The Internal Revenue Service handed out more than $1 million in bonuses in recent years to employees delinquent on their own taxes, according to a new federal audit.
In addition to the $1.07 million in bonuses, the IRS also gave roughly 10,500 hours of extra time off to those staffers.
Those bonuses were just a fraction of the performance awards that the IRS handed out over that same time span. But Russell George, the tax administration inspector general, said the awards sent out the wrong signal.
“These awards are designed to recognize and reward IRS employees for a job well done, and that is appropriate, because the IRS should encourage good performance,” George said in a statement.
“However, while not prohibited, providing awards to employees who have been disciplined for failing to pay federal taxes appears to create a conflict with the IRS’s charge of ensuring the integrity of the system of tax administration."
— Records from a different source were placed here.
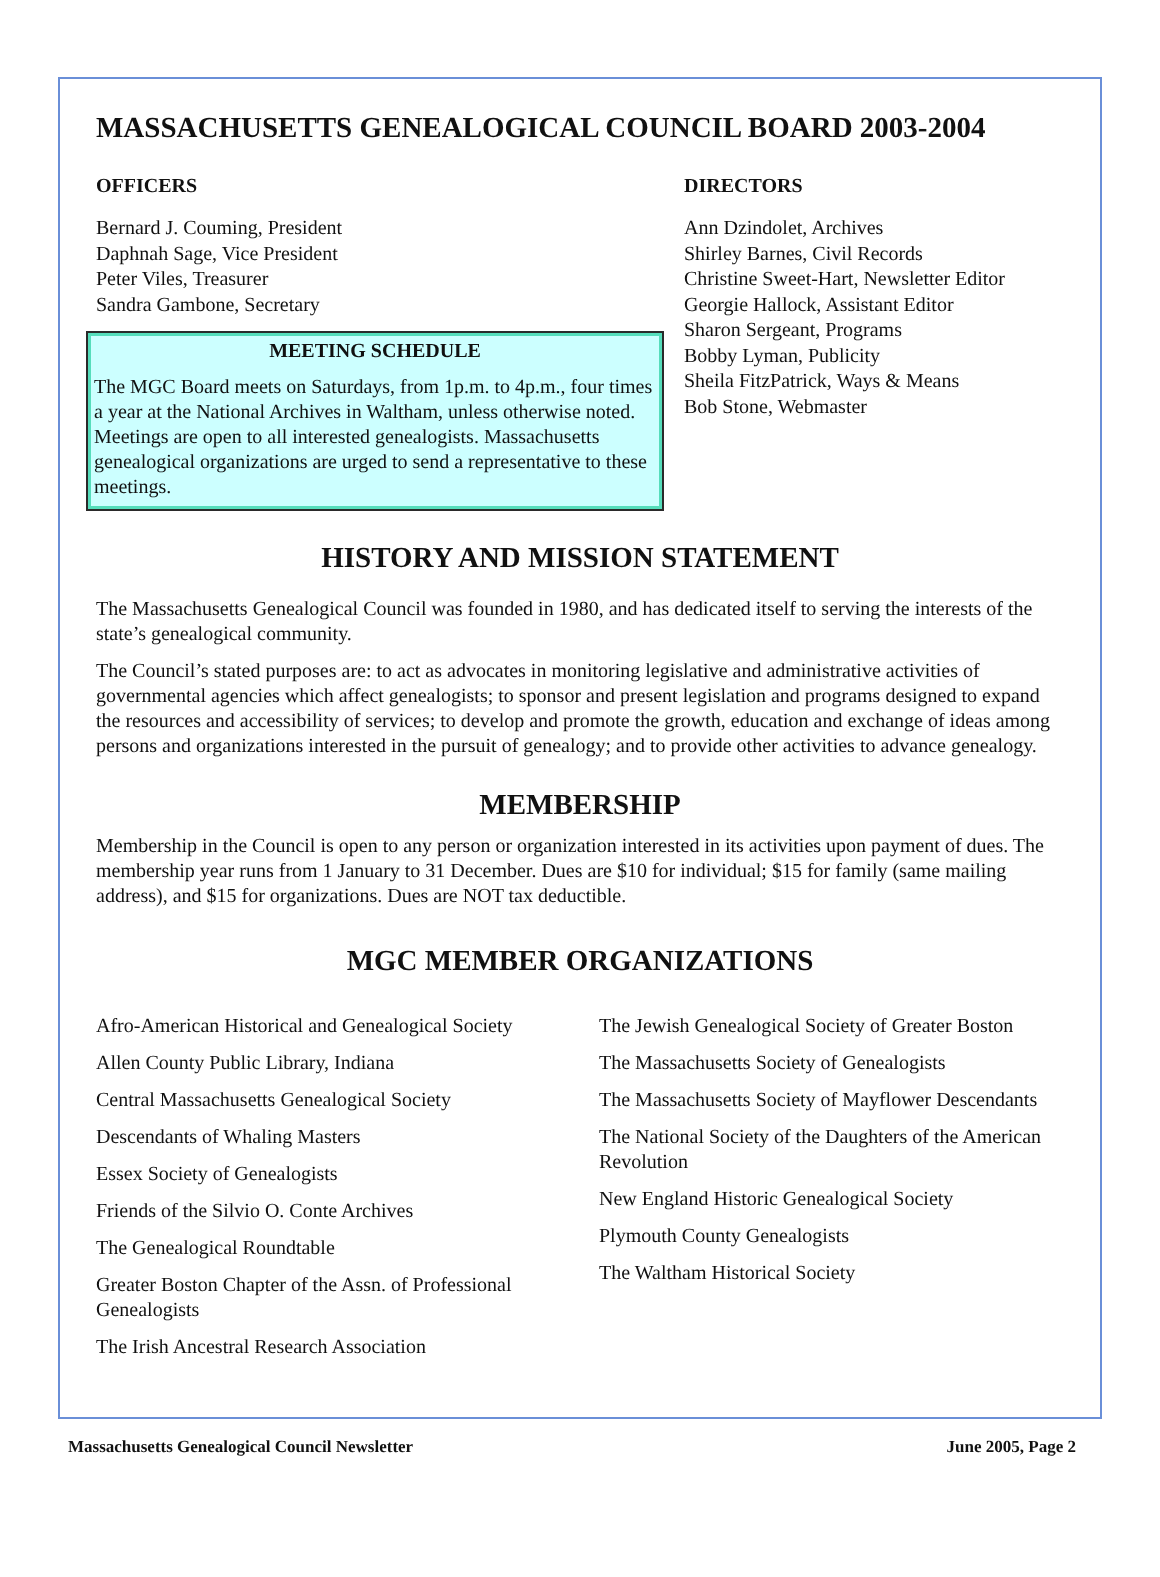MASSACHUSETTS GENEALOGICAL COUNCIL BOARD 2003-2004
OFFICERS
Bernard J. Couming, President
Daphnah Sage, Vice President
Peter Viles, Treasurer
Sandra Gambone, Secretary
MEETING SCHEDULE
The MGC Board meets on Saturdays, from 1p.m. to 4p.m., four times a year at the National Archives in Waltham, unless otherwise noted. Meetings are open to all interested genealogists. Massachusetts genealogical organizations are urged to send a representative to these meetings.
DIRECTORS
Ann Dzindolet, Archives
Shirley Barnes, Civil Records
Christine Sweet-Hart, Newsletter Editor
Georgie Hallock, Assistant Editor
Sharon Sergeant, Programs
Bobby Lyman, Publicity
Sheila FitzPatrick, Ways & Means
Bob Stone, Webmaster
HISTORY AND MISSION STATEMENT
The Massachusetts Genealogical Council was founded in 1980, and has dedicated itself to serving the interests of the state’s genealogical community.
The Council’s stated purposes are: to act as advocates in monitoring legislative and administrative activities of governmental agencies which affect genealogists; to sponsor and present legislation and programs designed to expand the resources and accessibility of services; to develop and promote the growth, education and exchange of ideas among persons and organizations interested in the pursuit of genealogy; and to provide other activities to advance genealogy.
MEMBERSHIP
Membership in the Council is open to any person or organization interested in its activities upon payment of dues. The membership year runs from 1 January to 31 December. Dues are $10 for individual; $15 for family (same mailing address), and $15 for organizations. Dues are NOT tax deductible.
MGC MEMBER ORGANIZATIONS
Afro-American Historical and Genealogical Society
Allen County Public Library, Indiana
Central Massachusetts Genealogical Society
Descendants of Whaling Masters
Essex Society of Genealogists
Friends of the Silvio O. Conte Archives
The Genealogical Roundtable
Greater Boston Chapter of the Assn. of Professional Genealogists
The Irish Ancestral Research Association
The Jewish Genealogical Society of Greater Boston
The Massachusetts Society of Genealogists
The Massachusetts Society of Mayflower Descendants
The National Society of the Daughters of the American Revolution
New England Historic Genealogical Society
Plymouth County Genealogists
The Waltham Historical Society
Massachusetts Genealogical Council Newsletter June 2005, Page 2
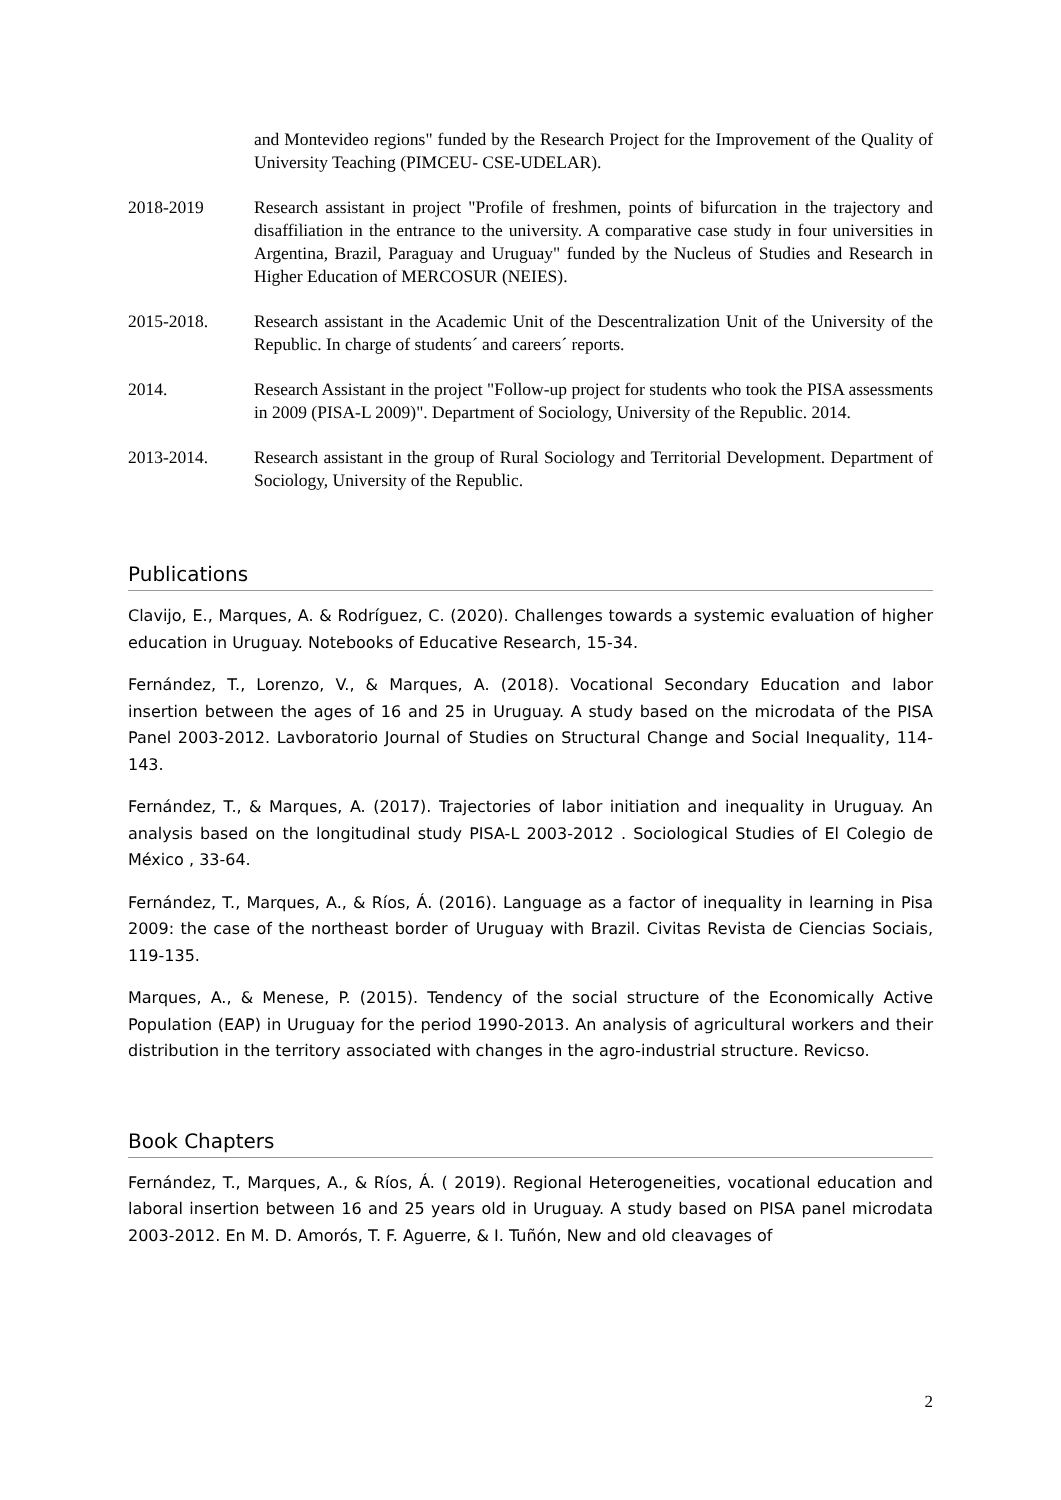and Montevideo regions" funded by the Research Project for the Improvement of the Quality of University Teaching (PIMCEU- CSE-UDELAR).
2018-2019 Research assistant in project "Profile of freshmen, points of bifurcation in the trajectory and disaffiliation in the entrance to the university. A comparative case study in four universities in Argentina, Brazil, Paraguay and Uruguay" funded by the Nucleus of Studies and Research in Higher Education of MERCOSUR (NEIES).
2015-2018. Research assistant in the Academic Unit of the Descentralization Unit of the University of the Republic. In charge of students´ and careers´ reports.
2014. Research Assistant in the project "Follow-up project for students who took the PISA assessments in 2009 (PISA-L 2009)". Department of Sociology, University of the Republic. 2014.
2013-2014. Research assistant in the group of Rural Sociology and Territorial Development. Department of Sociology, University of the Republic.
Publications
Clavijo, E., Marques, A. & Rodríguez, C. (2020). Challenges towards a systemic evaluation of higher education in Uruguay. Notebooks of Educative Research, 15-34.
Fernández, T., Lorenzo, V., & Marques, A. (2018). Vocational Secondary Education and labor insertion between the ages of 16 and 25 in Uruguay. A study based on the microdata of the PISA Panel 2003-2012. Lavboratorio Journal of Studies on Structural Change and Social Inequality, 114-143.
Fernández, T., & Marques, A. (2017). Trajectories of labor initiation and inequality in Uruguay. An analysis based on the longitudinal study PISA-L 2003-2012 . Sociological Studies of El Colegio de México , 33-64.
Fernández, T., Marques, A., & Ríos, Á. (2016). Language as a factor of inequality in learning in Pisa 2009: the case of the northeast border of Uruguay with Brazil. Civitas Revista de Ciencias Sociais, 119-135.
Marques, A., & Menese, P. (2015). Tendency of the social structure of the Economically Active Population (EAP) in Uruguay for the period 1990-2013. An analysis of agricultural workers and their distribution in the territory associated with changes in the agro-industrial structure. Revicso.
Book Chapters
Fernández, T., Marques, A., & Ríos, Á. ( 2019). Regional Heterogeneities, vocational education and laboral insertion between 16 and 25 years old in Uruguay. A study based on PISA panel microdata 2003-2012. En M. D. Amorós, T. F. Aguerre, & I. Tuñón, New and old cleavages of
2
In all, the IRS gave performance awards to some 2,800 staffers with serious conduct issues, handing out $2.8 million in bonuses and more than 27,000 hours in extra time off.
Those other conduct issues include misusing travel cards and fraud, and the employees who committed them ranged from general employees to managers.
For fiscal 2011 and 2012 combined, the IRS gave around $178 million in bonuses and roughly one million hours of extra time off.
The IRS agreed with the inspector general's recommendation that it consider taking disciplinary issues into account when it gives out bonuses. Right now, the IRS generally doesn't examine those sorts of issues except when considering a permanent pay increase.